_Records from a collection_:
>>>
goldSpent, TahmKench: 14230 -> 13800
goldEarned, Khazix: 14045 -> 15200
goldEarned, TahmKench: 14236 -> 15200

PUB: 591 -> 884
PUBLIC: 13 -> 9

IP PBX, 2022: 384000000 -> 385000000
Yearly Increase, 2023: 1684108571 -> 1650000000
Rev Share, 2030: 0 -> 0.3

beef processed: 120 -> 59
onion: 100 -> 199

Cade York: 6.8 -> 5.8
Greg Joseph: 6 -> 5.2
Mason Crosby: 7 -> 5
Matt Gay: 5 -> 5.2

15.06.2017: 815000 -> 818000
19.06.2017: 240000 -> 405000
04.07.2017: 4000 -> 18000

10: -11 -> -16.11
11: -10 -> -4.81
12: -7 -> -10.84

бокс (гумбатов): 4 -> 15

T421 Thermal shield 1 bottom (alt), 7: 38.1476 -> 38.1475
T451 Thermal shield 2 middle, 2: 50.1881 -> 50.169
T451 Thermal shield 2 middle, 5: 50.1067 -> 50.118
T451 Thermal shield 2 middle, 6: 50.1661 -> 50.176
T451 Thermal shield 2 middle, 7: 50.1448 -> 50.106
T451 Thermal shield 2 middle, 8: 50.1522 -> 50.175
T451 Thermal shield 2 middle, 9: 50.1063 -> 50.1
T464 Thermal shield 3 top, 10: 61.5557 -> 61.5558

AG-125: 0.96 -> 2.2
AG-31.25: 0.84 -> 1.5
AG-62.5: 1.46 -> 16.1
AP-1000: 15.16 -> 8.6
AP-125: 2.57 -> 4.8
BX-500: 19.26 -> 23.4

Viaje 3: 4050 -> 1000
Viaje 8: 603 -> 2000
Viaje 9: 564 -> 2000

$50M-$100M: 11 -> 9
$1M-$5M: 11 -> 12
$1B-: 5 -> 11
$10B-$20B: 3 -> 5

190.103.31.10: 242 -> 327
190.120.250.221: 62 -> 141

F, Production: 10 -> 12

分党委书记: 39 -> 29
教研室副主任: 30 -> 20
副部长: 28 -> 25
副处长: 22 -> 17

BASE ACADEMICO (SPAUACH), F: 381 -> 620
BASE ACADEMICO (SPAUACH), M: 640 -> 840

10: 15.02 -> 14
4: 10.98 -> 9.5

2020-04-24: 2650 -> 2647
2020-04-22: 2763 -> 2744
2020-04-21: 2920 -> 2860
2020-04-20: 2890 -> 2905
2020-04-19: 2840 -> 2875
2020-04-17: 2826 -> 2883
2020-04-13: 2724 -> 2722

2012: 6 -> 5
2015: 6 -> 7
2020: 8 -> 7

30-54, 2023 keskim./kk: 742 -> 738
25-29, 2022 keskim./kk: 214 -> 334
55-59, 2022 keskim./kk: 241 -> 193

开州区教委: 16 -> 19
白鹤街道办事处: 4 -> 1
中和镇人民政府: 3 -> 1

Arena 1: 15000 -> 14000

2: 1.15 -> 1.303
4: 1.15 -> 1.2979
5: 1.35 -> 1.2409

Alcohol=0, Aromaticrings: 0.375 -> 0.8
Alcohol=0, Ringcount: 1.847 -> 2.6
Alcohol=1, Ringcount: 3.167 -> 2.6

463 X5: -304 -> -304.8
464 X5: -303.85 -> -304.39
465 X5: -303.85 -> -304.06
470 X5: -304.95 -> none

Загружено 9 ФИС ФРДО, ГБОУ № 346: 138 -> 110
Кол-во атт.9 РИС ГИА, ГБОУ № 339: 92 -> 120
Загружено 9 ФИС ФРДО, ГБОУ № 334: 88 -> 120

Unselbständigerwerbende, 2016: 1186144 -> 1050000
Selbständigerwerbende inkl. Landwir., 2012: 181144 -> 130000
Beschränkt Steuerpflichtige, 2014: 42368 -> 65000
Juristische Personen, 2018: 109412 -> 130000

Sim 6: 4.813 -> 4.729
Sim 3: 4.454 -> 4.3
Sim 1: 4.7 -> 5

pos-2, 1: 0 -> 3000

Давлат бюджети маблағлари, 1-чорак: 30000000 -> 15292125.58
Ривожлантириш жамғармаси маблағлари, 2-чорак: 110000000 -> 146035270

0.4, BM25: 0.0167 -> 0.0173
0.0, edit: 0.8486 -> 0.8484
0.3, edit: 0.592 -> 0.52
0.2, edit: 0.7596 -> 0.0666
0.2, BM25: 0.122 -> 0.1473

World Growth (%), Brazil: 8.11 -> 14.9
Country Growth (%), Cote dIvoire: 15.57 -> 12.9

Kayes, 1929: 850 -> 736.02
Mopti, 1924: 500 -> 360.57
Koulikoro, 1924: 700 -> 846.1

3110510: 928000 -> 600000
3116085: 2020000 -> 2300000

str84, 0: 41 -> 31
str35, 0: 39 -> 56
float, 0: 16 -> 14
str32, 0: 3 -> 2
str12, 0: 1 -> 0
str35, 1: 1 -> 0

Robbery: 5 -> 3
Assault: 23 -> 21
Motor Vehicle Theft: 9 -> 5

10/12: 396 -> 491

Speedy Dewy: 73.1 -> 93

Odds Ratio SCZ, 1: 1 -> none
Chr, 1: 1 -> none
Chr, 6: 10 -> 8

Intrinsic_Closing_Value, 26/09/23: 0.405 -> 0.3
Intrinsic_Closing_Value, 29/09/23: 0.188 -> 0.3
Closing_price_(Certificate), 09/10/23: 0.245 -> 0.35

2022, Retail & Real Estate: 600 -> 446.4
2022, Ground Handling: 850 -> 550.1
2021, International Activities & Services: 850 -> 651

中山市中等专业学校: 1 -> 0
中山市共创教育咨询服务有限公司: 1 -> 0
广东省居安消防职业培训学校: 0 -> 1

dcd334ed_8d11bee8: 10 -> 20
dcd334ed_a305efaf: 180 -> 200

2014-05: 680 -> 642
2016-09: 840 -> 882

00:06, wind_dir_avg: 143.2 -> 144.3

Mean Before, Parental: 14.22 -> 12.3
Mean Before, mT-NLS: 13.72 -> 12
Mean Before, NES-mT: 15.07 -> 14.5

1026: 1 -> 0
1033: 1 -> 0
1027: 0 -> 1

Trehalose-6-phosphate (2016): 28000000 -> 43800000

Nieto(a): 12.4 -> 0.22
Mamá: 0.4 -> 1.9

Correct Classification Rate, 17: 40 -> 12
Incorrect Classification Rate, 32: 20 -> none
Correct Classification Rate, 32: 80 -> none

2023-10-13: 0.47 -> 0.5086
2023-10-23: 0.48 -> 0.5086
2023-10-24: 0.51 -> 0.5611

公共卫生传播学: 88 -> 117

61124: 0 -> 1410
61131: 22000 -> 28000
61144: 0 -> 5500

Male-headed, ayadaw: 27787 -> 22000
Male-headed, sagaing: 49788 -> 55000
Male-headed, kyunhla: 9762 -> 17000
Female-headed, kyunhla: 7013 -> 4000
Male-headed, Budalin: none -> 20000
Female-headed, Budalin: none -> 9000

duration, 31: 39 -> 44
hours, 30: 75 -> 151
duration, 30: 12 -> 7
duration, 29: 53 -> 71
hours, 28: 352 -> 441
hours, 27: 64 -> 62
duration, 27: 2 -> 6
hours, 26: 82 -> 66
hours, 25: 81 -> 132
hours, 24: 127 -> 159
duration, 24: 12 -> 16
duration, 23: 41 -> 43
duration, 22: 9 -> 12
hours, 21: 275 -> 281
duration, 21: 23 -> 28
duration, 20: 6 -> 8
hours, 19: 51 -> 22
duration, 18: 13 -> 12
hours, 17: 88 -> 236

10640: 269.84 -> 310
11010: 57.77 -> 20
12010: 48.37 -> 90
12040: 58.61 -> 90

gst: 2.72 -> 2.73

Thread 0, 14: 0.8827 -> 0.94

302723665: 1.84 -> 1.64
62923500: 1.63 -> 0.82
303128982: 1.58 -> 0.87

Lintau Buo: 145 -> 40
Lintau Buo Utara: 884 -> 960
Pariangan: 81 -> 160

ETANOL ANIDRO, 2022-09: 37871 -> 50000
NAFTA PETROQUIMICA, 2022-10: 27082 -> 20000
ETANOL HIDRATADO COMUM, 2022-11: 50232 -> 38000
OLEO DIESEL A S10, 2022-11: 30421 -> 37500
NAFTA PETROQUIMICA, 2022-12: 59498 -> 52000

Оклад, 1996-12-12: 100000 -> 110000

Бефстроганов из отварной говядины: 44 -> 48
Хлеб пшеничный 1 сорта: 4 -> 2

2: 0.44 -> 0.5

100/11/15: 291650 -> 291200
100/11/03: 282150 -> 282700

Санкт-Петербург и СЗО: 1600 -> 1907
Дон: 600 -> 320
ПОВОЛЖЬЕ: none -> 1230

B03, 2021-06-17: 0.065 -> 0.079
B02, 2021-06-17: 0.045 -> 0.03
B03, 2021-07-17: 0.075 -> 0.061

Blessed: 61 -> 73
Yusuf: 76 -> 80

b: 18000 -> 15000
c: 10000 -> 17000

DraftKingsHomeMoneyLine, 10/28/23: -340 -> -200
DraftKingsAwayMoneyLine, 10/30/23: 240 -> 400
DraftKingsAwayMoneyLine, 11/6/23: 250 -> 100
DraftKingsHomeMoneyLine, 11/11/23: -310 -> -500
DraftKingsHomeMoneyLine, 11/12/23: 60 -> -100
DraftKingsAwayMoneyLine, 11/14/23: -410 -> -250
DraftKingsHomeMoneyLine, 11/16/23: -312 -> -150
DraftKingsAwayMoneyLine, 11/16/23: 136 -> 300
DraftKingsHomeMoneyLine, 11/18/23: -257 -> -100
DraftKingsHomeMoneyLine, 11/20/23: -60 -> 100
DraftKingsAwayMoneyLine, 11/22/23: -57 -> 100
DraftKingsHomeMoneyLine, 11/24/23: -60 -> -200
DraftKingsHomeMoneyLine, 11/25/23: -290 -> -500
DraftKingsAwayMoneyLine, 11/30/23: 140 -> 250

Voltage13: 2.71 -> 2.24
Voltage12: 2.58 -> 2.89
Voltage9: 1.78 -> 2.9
<<<
_THE TASK_: Give again exactly, and only, the lines above starting at the one with "Male-headed, kyunhla: 9762 -> 17000" and ending at the one with "DraftKingsAwayMoneyLine, 11/16/23: 136 -> 300".

_ANSWER FOR THIS EXERCISE_:
Male-headed, kyunhla: 9762 -> 17000
Female-headed, kyunhla: 7013 -> 4000
Male-headed, Budalin: none -> 20000
Female-headed, Budalin: none -> 9000

duration, 31: 39 -> 44
hours, 30: 75 -> 151
duration, 30: 12 -> 7
duration, 29: 53 -> 71
hours, 28: 352 -> 441
hours, 27: 64 -> 62
duration, 27: 2 -> 6
hours, 26: 82 -> 66
hours, 25: 81 -> 132
hours, 24: 127 -> 159
duration, 24: 12 -> 16
duration, 23: 41 -> 43
duration, 22: 9 -> 12
hours, 21: 275 -> 281
duration, 21: 23 -> 28
duration, 20: 6 -> 8
hours, 19: 51 -> 22
duration, 18: 13 -> 12
hours, 17: 88 -> 236

10640: 269.84 -> 310
11010: 57.77 -> 20
12010: 48.37 -> 90
12040: 58.61 -> 90

gst: 2.72 -> 2.73

Thread 0, 14: 0.8827 -> 0.94

302723665: 1.84 -> 1.64
62923500: 1.63 -> 0.82
303128982: 1.58 -> 0.87

Lintau Buo: 145 -> 40
Lintau Buo Utara: 884 -> 960
Pariangan: 81 -> 160

ETANOL ANIDRO, 2022-09: 37871 -> 50000
NAFTA PETROQUIMICA, 2022-10: 27082 -> 20000
ETANOL HIDRATADO COMUM, 2022-11: 50232 -> 38000
OLEO DIESEL A S10, 2022-11: 30421 -> 37500
NAFTA PETROQUIMICA, 2022-12: 59498 -> 52000

Оклад, 1996-12-12: 100000 -> 110000

Бефстроганов из отварной говядины: 44 -> 48
Хлеб пшеничный 1 сорта: 4 -> 2

2: 0.44 -> 0.5

100/11/15: 291650 -> 291200
100/11/03: 282150 -> 282700

Санкт-Петербург и СЗО: 1600 -> 1907
Дон: 600 -> 320
ПОВОЛЖЬЕ: none -> 1230

B03, 2021-06-17: 0.065 -> 0.079
B02, 2021-06-17: 0.045 -> 0.03
B03, 2021-07-17: 0.075 -> 0.061

Blessed: 61 -> 73
Yusuf: 76 -> 80

b: 18000 -> 15000
c: 10000 -> 17000

DraftKingsHomeMoneyLine, 10/28/23: -340 -> -200
DraftKingsAwayMoneyLine, 10/30/23: 240 -> 400
DraftKingsAwayMoneyLine, 11/6/23: 250 -> 100
DraftKingsHomeMoneyLine, 11/11/23: -310 -> -500
DraftKingsHomeMoneyLine, 11/12/23: 60 -> -100
DraftKingsAwayMoneyLine, 11/14/23: -410 -> -250
DraftKingsHomeMoneyLine, 11/16/23: -312 -> -150
DraftKingsAwayMoneyLine, 11/16/23: 136 -> 300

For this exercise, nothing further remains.